Start of Block
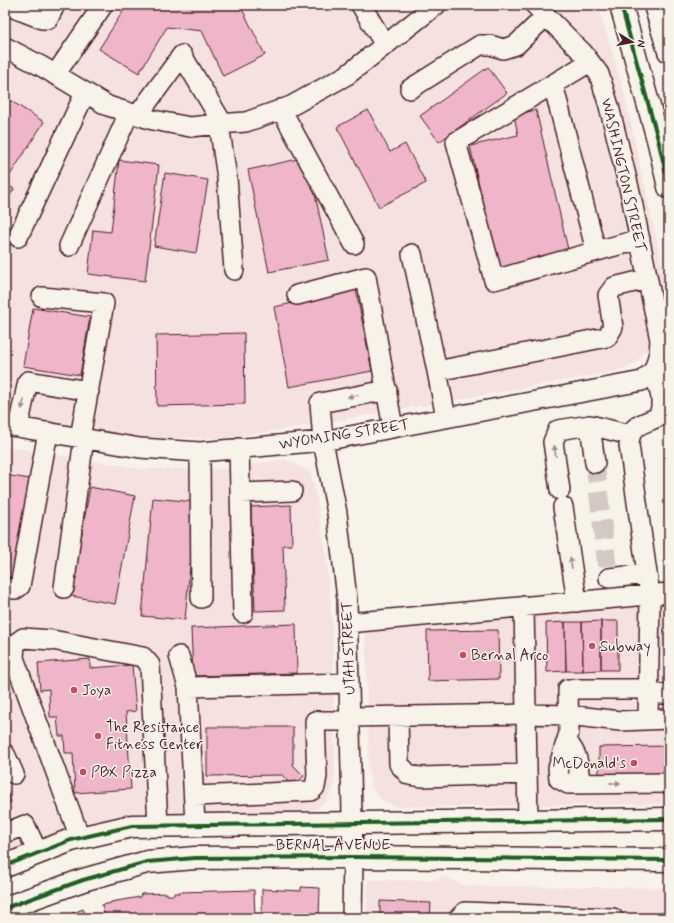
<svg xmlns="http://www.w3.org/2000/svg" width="674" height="923" font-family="Mynerve,sans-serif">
	<rect width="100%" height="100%" fill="#f7f3e8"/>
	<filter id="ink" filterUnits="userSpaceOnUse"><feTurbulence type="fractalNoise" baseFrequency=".025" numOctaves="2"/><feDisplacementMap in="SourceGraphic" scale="8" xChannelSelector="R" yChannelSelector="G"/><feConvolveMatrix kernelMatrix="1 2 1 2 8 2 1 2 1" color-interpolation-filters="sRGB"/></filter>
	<g filter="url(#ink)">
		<!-- built -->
		<path fill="#f5e1df" d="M5,5h593l27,91 36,164 8,39v49l-26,4 -6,10 -11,6 -13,4 -301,53 -87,13h-58l-39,-2 -123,-20z
			M5,446l136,23h87l56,-10 18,8 8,6 7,26 9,56 6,66 3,146 -1,20 -8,14 -13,10 -150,5 -158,39z
			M669,581v223l-272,3 -15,-7 -10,-11 -3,-14 -4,-164 4,2 143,-16h23z
			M441,877h4l6,2 14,7 204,2v30h-303l2,-38h70z"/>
		<!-- building -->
		<path fill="#efb6c9" stroke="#4a1f2b" d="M127,5h113l25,50 -42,21 -21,-45 -35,-4 -28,46 -40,-24z
			M488,67l19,26 -68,49 -19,-26z
			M8,99l36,23 -39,61 9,6 -9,14v-100z
			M368,110l22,42 15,-8 21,39 -47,24 -42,-80z
			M536,110l33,144 -70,17 -29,-125 48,-11 -4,-20z
			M307,157l22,103 -60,12 -21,-102z
			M119,160l40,5 -14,116 -57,-7 5,-44 18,2z
			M165,173l43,7 -12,73 -42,-7z
			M356,290l16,81 -83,16 -15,-80z
			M33,308l57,9 -10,58 -57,-9z
			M244,333l1,71 -88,2 -1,-71z
			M5,475l25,4 -17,99 -8,-1z
			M90,487l45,9 -20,108 -44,-8z
			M153,498l43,4 -11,118 -43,-4z
			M291,505l1,40h-9l2,65 -30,1 -4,-104z
			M601,621v49l-18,1 -1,-49z
			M601,621h17v49h-17z
			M565,622l1,49 -19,1 -1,-49z
			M565,622h17l1,49h-17z
			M296,624l1,49 -104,3 -2,-48z
			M498,630l1,49 -71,2 -1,-50z
			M90,659v9l42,-3 4,46 -10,1 5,77 -56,4 -2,-40h-8l-1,-17h-5l-2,-19h-7l-1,-28 -9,1 -2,-27z
			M207,727h86v38l11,11 -11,11 -11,-12 -75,1z
			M669,746v34h-70v-33z
			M5,785l6,17 -6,3z
			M301,887l19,1 -1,30h-57v-29l39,2z
			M254,890l1,27 -150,1 -3,-13 9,-2v-1l29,-5 1,-3 26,-1v2h7v-2h5v-1z
			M380,901l51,2 -1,14 -50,-2z
			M83,909l4,9h-26z
			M380,915l50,2v1h-50z"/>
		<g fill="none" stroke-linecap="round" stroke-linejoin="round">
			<!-- minor-tunnel -->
			<path stroke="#d4c9c2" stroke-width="19" stroke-dasharray="19 10" stroke-linecap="butt" d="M595,463l12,103"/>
			<!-- minor casing -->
			<g stroke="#4a1f2b" stroke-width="22">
				<path id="minor" d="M6,5l36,14h6l7,-14
					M361,5l24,40
					M5,47l36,19 67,40 45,14 37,7 29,-3 27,-2 45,-16 56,-31 89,-70
					M590,62l-134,80 38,138 146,-41
					M55,75l48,-70
					M553,84l43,167
					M410,89l70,-44h10l13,4 13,-4 30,-29
					M281,109l73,135
					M138,115l44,-60 41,69
					M219,124l8,54 7,92
					M18,237l67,-144
					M69,246l60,-133
					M412,254l25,117
					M297,295l69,-18 27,151
					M42,297l62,6 -24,135
					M446,418l-9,-47 170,-34 6,-10 -5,-32 6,-8 33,-8
					M5,425l135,23 60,4 123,-11 319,-60 12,-11 5,-17 1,-13 -29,-144 -22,-90 -10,-32 -16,-21 -48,-48
					M590,425l5,38
					M18,427l10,-46 61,10
					M239,448l4,165
					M200,452l1,146
					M560,490l-7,-48 5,-12 32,-5 40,10
					M240,493l52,-2
					M563,507l14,95
					M609,578l38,-4
					M64,588l20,-150
					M5,589h11l4,-3 28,-154
					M524,606l4,215
					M348,623l321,-30
					M179,656l9,31 7,137
					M188,687l161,-4
					M649,689h-81l1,44 -11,35 1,11 9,5 101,-1
					M649,694h20
					M350,717l176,-3 42,1 52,6 49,-2
					M398,717l1,47 10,11 12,2 106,-3
					M648,720l2,-125 -21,-150c1,-21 12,-20 29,-28l3,-9v-11l-7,-27
					M567,741c10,13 12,20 12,37l7,5
					M5,754l9,20
					M194,796l117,-5 4,-4 2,-11 -2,-55h35
					M5,833l20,-8 13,28
					M80,838l-66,-180 1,-14 8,-6 29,2 91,17 7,8 8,160
					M352,918l1,-61 -6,-258 -10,-86 -14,-72 -3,-38 67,-13
					M459,918l6,-6 148,6"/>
			</g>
			<!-- major casing -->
			<g stroke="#4a1f2b" stroke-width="25">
				<path id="major" d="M621,5l38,138 10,44
					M655,5l14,46
					M5,866l66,-26 61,-14 537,-7
					M5,908l78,-28 64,-18 48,-4 158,-1 316,3"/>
			</g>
			<!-- minor -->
			<use href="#minor" stroke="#f7f3e8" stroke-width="19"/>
			<!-- major -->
			<use href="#major" stroke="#f7f3e8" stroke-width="22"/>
			<!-- cycleway casing -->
			<g stroke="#f7f3e8" stroke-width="6">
				<path id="cycleway" d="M621,5l38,138 10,44
					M5,866l66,-26 61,-14 537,-7
					M5,908l78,-28 64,-18 48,-4 158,-1 316,3"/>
			</g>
			<!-- cycleway -->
			<use href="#cycleway" stroke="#1b5e20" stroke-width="4"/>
		</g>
		<!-- one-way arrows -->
		<defs><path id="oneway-solid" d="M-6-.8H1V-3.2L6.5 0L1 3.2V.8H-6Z"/></defs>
		<g fill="#a0898a">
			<use href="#oneway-solid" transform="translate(353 396) rotate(169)"/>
			<use href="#oneway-solid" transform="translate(23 404) rotate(103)"/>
			<use href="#oneway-solid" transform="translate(555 451) rotate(-98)"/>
			<use href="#oneway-solid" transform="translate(571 563) rotate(-98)"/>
			<use href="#oneway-solid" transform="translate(615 783)"/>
		</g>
	</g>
	<!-- markers -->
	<g fill="#d1495b" stroke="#f7f3e8" stroke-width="1.5">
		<circle cx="592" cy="646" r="4"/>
		<circle cx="463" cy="655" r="4"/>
		<circle cx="74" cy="690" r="4"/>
		<circle cx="98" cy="736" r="4"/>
		<circle cx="634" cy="763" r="4"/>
		<circle cx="83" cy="772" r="4"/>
	</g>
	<g text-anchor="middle" stroke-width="3" stroke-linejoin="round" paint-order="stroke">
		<!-- street labels -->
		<g font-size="15" fill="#4a1f2b" stroke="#f7f3e8">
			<text transform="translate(624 175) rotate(77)" y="5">WASHINGTON STREET</text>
			<text transform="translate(344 434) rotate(-9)" y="5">WYOMING STREET</text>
			<text transform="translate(348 648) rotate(-92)" y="5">UTAH STREET</text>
			<text x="333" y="850">BERNAL AVENUE</text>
		</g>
		<!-- poi labels -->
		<g font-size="15" fill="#4a1f2b" stroke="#f7f3e8" text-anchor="start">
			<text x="600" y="651">Subway</text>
			<text x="471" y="660">Bernal Arco</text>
			<text x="82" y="695">Joya</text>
			<text x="106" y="732">The Resistance<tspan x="106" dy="17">Fitness Center</tspan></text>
			<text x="626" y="768" text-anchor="end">McDonald's</text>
			<text x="91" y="777">PBX Pizza</text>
		</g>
	</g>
	<!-- margin -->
	<rect width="674" height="923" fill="none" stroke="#f7f3e8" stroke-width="20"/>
	<rect x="10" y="10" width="654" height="903" fill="none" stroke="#4a1f2b" stroke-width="1.5" filter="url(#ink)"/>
	<!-- north arrow -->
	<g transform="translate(632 42) rotate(100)" stroke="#f7f3e8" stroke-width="3" paint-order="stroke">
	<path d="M0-3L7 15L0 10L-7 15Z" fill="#4a1f2b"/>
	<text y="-6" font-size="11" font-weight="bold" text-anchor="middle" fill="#4a1f2b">N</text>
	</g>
</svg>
End of Block
> [EXERCISE AIM] Your task is to copy each line of the entries that includes the word "linejoin".

> [TASK SOLUTION]
		<g fill="none" stroke-linecap="round" stroke-linejoin="round">
	<g text-anchor="middle" stroke-width="3" stroke-linejoin="round" paint-order="stroke">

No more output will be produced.